ARHGAP29 Antibody is a premium polyclonal that offers outstanding performance and reliability for demanding research applications. Rigorously validated for ELISA, this antibody ensures consistent, reproducible results across multiple experimental platforms. Demonstrates excellent reactivity with Human samples, providing researchers with confidence in cross-species compatibility. Conveniently packaged in 50ug format to meet your experimental needs. For optimal performance, store at -20°C or -80°C and maintains stability for 12 months. Backed by rigorous quality control testing to ensure superior performance in your critical research applications.
Product Name:
ARHGAP29 Antibody (PACO36082)
SKU:
PACO36082
Size:
50μg
Isotype:
IgG
Host Species:
Rabbit
Reactivity:
Human
Immunogen:
Recombinant Human Rho GTPase-activating protein 29 protein (161-392AA)
Immunogen Species:
Homo sapiens (Human)
Uniprot No:
Q52LW3
Form:
Liquid
Tested Applications:
ELISAIHCIF
Recommended Dilution:
IHC 1:100-1:200, IF 1:50-1:150
Synonyms:
ARHGAP 29 antibody, Arhgap29 antibody, ARHGAP29 protein antibody, MGC166097 antibody, PARG 1 antibody, PARG1 antibody, PTPL1 associated RhoGAP 1 antibody, PTPL1-associated RhoGAP protein 1 antibody, RHG29_HUMAN antibody, Rho GTPase activating protein 29 antibody, Rho GTPase activating protein 29 isoform CRA_a antibody, Rho GTPase activating protein 29 isoform CRA_b antibody, Rho GTPase-activating protein 29 antibody, Rho-type GTPase-activating protein 29 antibody
IHC image of PACO36082 diluted at 1:200 and staining in paraffin-embedded mouse kidney tissue performed on a Leica BondTM system. After dewaxing and hydration, antigen retrieval was mediated by high pressure in a citrate buffer (pH 6.0). Section was blocked with 10% normal goat serum 30min at RT. Then primary antibody (1% BSA) was incubated at 4°C overnight. The primary is detected by a Goat anti-rabbit polymer IgG labeled by HRP and visualized using 0.05% DAB. Secondary antibody only control: uses 1% BSA instead of primary antibody
Immunofluorescence staining of U251 cell with PACO36082 at 1:130, counter-stained with DAPI. The cells were fixed in 4% formaldehyde and blocked in 10% normal Goat Serum. The cells were then incubated with the antibody overnight at 4C. The secondary antibody was Alexa Fluor 488-congugated AffiniPure Goat Anti-Rabbit IgG(H+L).

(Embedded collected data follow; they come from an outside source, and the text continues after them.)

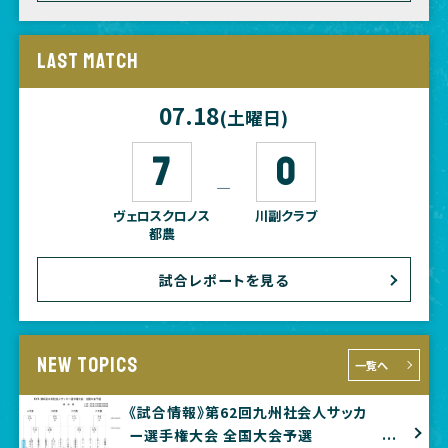
LAST MATCH
07.18
(土曜日)
7
0
―
ヴェロスクロノス
川副クラブ
都農
試合レポートを見る
NEW TOPICS
一覧へ
《試合情報》第62回九州社会人サッカ
ー選手権大会 全国大会予選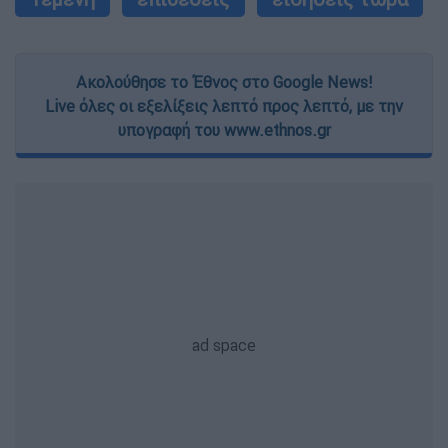
Ακολούθησε το Έθνος στο Google News!
Live όλες οι εξελίξεις λεπτό προς λεπτό, με την
υπογραφή του www.ethnos.gr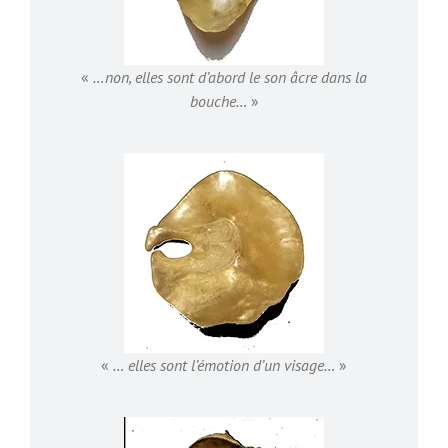
«
…non, elles sont d’abord le son âcre dans la
bouche…
»
«
… elles sont l’émotion d’un visage…
»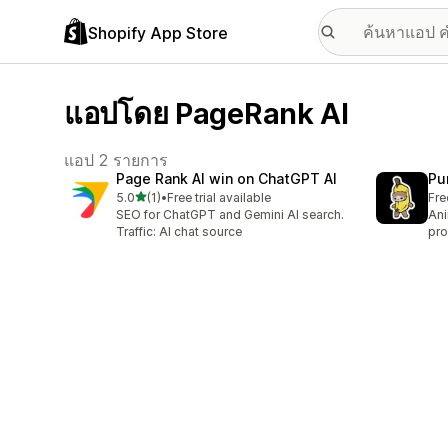
Shopify App Store
แอปโดย PageRank AI
แอป 2 รายการ
Page Rank AI win on ChatGPT AI
Pu
เต็ม 5 ดาว
5.0
(1)
•
Free trial available
Fre
ทั้งหมด 1 รีวิว
SEO for ChatGPT and Gemini AI search.
Ani
Traffic: AI chat source
pro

Immunofluorescence staining of U251 cell with 5% goat serum, counter-stained with DAPI. TheCcells were fixed in 4% formaldehyde and blocked in 10% normal Goat Serum. The cells were then incubated with the antibody overnight at 4C. The secondary antibody was Alexa Fluor 488-congugated AffiniPure Goat Anti-Rabbit IgG(H+L).
Immunofluorescence staining of A431 cell with PACO36082 at 1:130, counter-stained with DAPI. TheCcells wereCfixed in 4% formaldehyde and blocked in 10% normal Goat Serum. The cells were then incubated with the antibody overnight at 4C. The secondary antibody was Alexa Fluor 488-congugated AffiniPure Goat Anti-Rabbit IgG(H+L).
Immunofluorescence staining of U251 cell with PACO36082 at 1:130, counter-stained with DAPI. The cells were fixed in 4% formaldehyde and blocked in 10% normal Goat Serum. The cells were then incubated with the antibody overnight at 4C. The secondary antibody was Alexa Fluor 488-congugated AffiniPure Goat Anti-Rabbit IgG(H+L).